Desafíos para expandir las nuevas herramientas tecnológicas

La tecnología se ha convertido en una alternativa viable para facilitar la recuperación de los empleos perdidos. Durante el confinamiento, una parte de la fuerza laboral se ha podido mantener activa gracias a ella. La pandemia ha actuado como un catalizador de las tecnologías disponibles, que habían tenido una adopción lenta hasta hace algunos meses: el teletrabajo, la capacitación a distancia y la utilización de plataformas digitales bajo demanda se han convertido en los protagonistas. En el primer caso, el confinamiento obligatorio ha venido acompañado de una gran demanda de aplicaciones para poder teletrabajar que permiten llevar a cabo reuniones virtuales, trabajar documentos en línea o incluso ventas. Las descargas de estas aplicaciones se multiplicaron 20 veces entre enero y marzo de este año, pasando de 750.000 descargas mensuales a 15 millones.

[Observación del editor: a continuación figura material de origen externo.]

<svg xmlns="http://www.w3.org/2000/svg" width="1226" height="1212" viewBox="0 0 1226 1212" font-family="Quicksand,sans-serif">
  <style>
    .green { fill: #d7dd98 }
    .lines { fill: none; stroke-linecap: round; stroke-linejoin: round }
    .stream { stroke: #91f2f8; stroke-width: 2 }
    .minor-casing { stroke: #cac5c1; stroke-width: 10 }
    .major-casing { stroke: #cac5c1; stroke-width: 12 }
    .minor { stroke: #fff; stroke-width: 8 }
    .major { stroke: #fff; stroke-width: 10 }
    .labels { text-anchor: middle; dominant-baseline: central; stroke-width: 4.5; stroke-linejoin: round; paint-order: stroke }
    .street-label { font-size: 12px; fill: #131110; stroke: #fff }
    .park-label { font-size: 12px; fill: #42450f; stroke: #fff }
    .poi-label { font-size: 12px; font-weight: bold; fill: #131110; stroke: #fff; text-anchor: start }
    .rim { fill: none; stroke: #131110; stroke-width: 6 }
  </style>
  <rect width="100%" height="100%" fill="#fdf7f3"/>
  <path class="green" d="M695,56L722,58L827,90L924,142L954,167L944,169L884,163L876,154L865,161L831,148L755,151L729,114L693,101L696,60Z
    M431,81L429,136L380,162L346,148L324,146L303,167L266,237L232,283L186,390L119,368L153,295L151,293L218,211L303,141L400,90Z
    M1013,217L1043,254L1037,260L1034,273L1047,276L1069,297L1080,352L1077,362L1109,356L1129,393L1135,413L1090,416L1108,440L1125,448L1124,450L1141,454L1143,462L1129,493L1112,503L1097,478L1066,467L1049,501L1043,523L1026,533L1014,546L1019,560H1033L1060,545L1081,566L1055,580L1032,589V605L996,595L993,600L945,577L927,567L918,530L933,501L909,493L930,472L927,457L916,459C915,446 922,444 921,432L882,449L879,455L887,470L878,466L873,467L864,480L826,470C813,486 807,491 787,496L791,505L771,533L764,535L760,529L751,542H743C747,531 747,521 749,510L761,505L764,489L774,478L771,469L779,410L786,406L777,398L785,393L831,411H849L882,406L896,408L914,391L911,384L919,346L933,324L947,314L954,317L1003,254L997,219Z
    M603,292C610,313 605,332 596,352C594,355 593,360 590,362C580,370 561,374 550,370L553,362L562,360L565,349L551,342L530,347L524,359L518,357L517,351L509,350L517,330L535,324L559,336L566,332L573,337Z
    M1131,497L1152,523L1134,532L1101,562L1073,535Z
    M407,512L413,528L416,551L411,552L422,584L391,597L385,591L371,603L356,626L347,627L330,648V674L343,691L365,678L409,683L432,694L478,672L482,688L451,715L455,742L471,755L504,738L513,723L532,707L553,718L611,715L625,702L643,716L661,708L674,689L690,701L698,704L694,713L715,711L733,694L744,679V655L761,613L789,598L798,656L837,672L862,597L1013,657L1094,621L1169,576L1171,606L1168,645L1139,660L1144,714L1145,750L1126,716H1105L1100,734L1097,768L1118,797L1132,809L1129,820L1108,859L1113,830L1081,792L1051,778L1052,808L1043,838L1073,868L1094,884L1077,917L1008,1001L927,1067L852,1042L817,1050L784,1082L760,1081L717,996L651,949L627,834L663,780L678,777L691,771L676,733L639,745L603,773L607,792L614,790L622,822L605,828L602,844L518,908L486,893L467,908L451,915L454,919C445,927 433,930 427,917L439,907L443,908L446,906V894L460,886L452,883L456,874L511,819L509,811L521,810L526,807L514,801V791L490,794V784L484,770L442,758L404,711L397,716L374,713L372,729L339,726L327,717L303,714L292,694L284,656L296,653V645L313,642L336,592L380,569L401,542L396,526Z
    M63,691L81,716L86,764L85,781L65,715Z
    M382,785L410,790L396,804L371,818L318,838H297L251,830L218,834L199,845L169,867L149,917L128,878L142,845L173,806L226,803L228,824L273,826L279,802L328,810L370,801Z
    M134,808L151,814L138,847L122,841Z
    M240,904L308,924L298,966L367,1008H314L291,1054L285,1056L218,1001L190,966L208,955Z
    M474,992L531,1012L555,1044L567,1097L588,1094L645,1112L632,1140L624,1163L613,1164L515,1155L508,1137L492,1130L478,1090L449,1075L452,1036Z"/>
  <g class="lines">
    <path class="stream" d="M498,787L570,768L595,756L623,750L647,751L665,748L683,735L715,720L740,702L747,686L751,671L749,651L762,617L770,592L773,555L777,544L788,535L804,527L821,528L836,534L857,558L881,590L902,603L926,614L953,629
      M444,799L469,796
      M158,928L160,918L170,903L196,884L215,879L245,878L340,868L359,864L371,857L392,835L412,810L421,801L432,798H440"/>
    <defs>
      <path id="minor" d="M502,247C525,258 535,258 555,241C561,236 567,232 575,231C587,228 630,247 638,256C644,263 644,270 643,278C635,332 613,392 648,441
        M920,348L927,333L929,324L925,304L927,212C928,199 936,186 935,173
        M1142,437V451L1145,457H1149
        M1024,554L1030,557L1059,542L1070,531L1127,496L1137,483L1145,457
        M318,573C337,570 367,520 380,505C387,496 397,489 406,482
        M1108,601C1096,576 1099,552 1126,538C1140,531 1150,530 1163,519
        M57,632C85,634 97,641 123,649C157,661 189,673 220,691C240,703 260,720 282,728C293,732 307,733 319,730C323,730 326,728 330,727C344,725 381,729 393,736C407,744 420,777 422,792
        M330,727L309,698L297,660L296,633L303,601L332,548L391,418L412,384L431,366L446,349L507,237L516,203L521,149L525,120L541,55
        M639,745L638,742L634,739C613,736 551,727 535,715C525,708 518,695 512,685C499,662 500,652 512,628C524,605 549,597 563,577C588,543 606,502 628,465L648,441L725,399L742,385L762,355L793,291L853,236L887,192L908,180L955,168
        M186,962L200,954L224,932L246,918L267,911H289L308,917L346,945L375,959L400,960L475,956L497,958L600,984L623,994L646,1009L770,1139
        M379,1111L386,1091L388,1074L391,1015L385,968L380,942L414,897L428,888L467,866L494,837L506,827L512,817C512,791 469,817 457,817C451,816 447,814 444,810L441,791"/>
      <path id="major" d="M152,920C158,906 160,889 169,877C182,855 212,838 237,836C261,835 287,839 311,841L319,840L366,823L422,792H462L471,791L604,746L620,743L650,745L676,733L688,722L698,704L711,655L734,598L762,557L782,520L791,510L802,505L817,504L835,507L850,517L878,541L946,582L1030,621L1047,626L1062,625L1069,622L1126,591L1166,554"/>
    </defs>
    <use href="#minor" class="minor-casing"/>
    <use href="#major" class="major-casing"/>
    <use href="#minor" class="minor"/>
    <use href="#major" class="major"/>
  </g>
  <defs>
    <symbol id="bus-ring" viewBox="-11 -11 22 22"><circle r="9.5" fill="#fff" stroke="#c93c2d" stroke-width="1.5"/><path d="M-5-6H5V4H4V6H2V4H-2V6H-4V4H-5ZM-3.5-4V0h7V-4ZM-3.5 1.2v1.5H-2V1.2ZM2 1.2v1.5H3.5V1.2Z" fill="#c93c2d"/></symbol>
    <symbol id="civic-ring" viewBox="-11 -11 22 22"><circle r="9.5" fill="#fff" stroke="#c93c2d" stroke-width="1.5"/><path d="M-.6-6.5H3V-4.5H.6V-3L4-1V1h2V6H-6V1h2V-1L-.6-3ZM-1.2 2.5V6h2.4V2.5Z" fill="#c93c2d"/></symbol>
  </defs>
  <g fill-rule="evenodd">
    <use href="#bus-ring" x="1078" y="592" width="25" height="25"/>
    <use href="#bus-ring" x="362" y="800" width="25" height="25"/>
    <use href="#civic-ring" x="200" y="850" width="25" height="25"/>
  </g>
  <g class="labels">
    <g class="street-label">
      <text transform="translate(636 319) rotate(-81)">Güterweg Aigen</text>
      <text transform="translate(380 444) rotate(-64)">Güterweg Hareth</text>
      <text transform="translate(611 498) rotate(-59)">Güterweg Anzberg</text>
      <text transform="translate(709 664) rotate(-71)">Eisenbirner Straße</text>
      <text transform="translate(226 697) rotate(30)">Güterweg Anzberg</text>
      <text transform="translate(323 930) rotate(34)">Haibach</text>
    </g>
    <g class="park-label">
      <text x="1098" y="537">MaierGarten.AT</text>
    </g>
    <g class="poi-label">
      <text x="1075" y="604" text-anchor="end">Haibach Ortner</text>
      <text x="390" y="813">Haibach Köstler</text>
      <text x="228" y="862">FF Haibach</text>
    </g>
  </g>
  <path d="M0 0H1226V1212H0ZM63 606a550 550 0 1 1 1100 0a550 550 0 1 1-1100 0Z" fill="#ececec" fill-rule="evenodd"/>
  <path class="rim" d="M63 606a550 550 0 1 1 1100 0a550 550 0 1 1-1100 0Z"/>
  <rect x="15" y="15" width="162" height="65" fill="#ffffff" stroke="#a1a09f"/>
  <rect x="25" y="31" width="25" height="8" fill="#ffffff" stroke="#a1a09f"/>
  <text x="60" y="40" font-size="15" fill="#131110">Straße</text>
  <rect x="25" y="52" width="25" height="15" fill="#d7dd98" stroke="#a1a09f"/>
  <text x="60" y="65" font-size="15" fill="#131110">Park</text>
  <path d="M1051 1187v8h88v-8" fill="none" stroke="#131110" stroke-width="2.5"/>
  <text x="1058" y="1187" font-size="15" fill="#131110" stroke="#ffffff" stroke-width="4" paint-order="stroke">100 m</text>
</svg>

Las personas también han aprovechado esta coyuntura para mejorar sus habilidades a través del aprendizaje en línea al punto que las aplicaciones de capacitación a distancia aumentaron un 183% en marzo de 2020 respecto al mismo mes de 2019. En el caso de las plataformas digitales, la tecnología también ha creado oportunidades para la recuperación de fuentes de ingreso que ya ocurrían en algunas industrias, como hemos visto con el uso de plataformas como Uber. Por ejemplo, en un estudio del BID se muestra que la flexibilidad de horas y la oportunidad que ofrecen las plataformas de transporte para generar ingresos son muy valorados por quienes las utilizan para generar ingresos.

Como se explica en esta nueva entrega de la serie El futuro del trabajo en América Latina y el Caribe, las tecnologías digitales pueden ser un gran aliado de los mercados laborales en la región, permitiendo generar valor y riqueza. Estas tecnologías pueden compensar los impactos negativos de la pandemia. Sin embargo, esto conlleva superar muchos desafíos para su expansión masiva e inclusiva, así como para la adopción permanente de estas tecnologías por parte de empresas y trabajadores. De igual forma, resulta imprescindible adaptar la regulación laboral vigente y las reglas de funcionamiento de los sistemas de seguridad en la región. Hoy más que nunca se requiere generar oportunidades de empleo y cobertura efectiva a la población, y las tecnologías digitales representan un aliado para ello.